Sometimes one person can change the course of history in huge and remarkable ways. Sir Francis Drake, our real-life hero from Under Drake’s Flag was such a man. Through his faith, courage, determination, and skill, Drake accomplished in his lifetime what many of us can only dream about.
We know Sir Francis Drake was a remarkable navigator and sea captain. Through his experience, he helped the English defeat the mighty and “invincible” Spanish armada. Not to mention he was the first Englishman to circumnavigate the globe and achieved knighthood for his accomplishments. On top of all those amazing feats, Drake’s real legacy centers around the fact he was a man of devout Christian faith.
What Happened To Drake?
Like with any good story, whether it be fact or fiction – we the reader want to know what ultimately happens to our most favorite heroes. Sir Francis Drake is no different. As this issue of the Live The Adventure Letter goes to press, we remember the day of Drake’s passing, some four hundred and nineteen years ago in January of 1596.
Because we don’t know his exact birth date (circa 1540), we think Drake was somewhere in his mid-50s when he died. In 1595, he accepted one last assignment from the Queen and took on the Spanish Main yet once more. Drake and his cousin, John Hawkins, were sent to capture Spain’s treasure supply located in and around Panama. The Queen thought that seizing the Spanish assets in this area would dry up their reserves and help end the war once and for all.
Unfortunately, this time Drake would not be successful. The expedition failed and Drake lost the Battle of San Juan. After a few skirmishes in the Caribbean, Drake moved his fleet farther west and anchored off the coast of Portobello, Panama. It was there that Drake succumbed to dysentery (then called the “bloody flux”) on or around January 27/28th, 1596.
Legend has it that shortly before his death, Drake himself asked to be buried in his full suit of armor. He was buried at sea in a lead coffin somewhere off the coast of Puerto Bello, Panama in waters thought to be around 129 feet deep.
Shortly after his death, the English fleet withdrew.
To this very day, divers continue to search for the famous lead coffin of Sir Francis Drake. Several sources, as recent as 2013, have reported being incredibly close to finding his watery resting place, however no official announcement has ever been made.
To add a little more intrigue to the story, there is somewhat of a controversy already brewing should Drake’s remains actually be found.

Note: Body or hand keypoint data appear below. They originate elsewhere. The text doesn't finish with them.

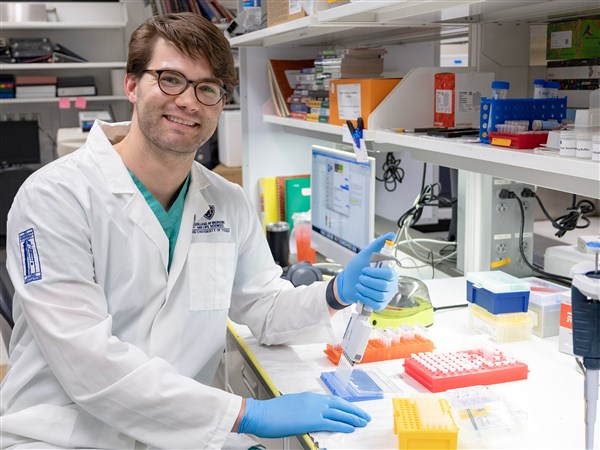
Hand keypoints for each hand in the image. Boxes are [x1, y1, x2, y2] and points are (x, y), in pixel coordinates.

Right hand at [237, 393, 370, 437]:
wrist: (262, 413)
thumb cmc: (272, 411)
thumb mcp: (291, 405)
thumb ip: (303, 409)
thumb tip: (309, 415)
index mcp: (309, 397)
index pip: (333, 400)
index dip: (345, 405)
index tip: (353, 409)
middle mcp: (314, 401)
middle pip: (340, 404)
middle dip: (354, 410)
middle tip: (364, 416)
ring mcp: (314, 410)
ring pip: (340, 413)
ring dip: (353, 418)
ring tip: (362, 422)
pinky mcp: (312, 421)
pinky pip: (333, 423)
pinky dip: (344, 425)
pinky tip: (351, 428)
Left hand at [336, 232, 397, 310]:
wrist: (346, 282)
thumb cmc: (357, 268)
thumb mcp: (366, 253)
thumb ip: (379, 244)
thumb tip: (391, 235)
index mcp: (391, 273)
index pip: (389, 274)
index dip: (375, 273)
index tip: (365, 269)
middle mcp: (391, 285)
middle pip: (383, 286)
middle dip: (368, 281)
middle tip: (361, 277)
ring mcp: (386, 296)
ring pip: (379, 296)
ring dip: (365, 289)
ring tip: (359, 285)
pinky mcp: (380, 305)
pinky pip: (376, 305)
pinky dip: (365, 298)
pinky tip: (360, 293)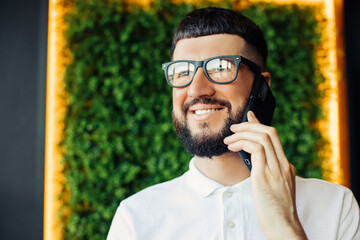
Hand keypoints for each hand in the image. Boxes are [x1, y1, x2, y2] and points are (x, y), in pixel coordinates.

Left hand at [223, 111, 306, 239]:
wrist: (283, 227)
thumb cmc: (276, 212)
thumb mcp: (274, 188)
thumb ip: (268, 173)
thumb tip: (256, 163)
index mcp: (286, 167)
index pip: (273, 138)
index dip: (259, 124)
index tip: (249, 116)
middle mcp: (284, 165)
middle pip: (269, 132)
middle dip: (249, 125)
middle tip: (233, 128)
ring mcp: (276, 169)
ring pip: (262, 137)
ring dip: (242, 134)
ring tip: (228, 140)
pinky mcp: (265, 176)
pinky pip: (256, 149)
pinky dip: (242, 143)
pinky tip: (232, 147)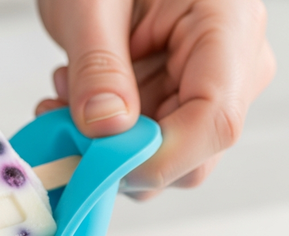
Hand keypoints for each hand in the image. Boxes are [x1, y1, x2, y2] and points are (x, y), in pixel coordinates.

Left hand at [36, 0, 274, 198]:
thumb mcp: (90, 5)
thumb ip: (97, 67)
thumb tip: (106, 129)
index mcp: (228, 26)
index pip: (214, 120)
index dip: (156, 157)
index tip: (95, 162)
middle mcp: (231, 65)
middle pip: (191, 153)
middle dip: (118, 153)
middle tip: (62, 123)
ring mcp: (203, 87)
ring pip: (160, 158)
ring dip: (100, 144)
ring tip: (64, 94)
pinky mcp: (175, 100)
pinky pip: (141, 144)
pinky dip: (99, 135)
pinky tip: (74, 96)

Under the protection of the Military Remains Act of 1986, British naval vessels anywhere in the world are protected from exploitation.
But, in truth, the act only covers ships that have sunk since 1914 and only British citizens can be prosecuted under the act. However, it is to be noted that several sources within the British government have said (off the record, of course) that they have no interest in bringing Drake home and are reluctant to moving the lead coffin, should it ever be found. Meanwhile, several private explorers and Drake enthusiasts would like to see Drake’s lead coffin be brought up from the sea in order for the public to pay respects to such a hero.
As with many things in history, time will just have to tell.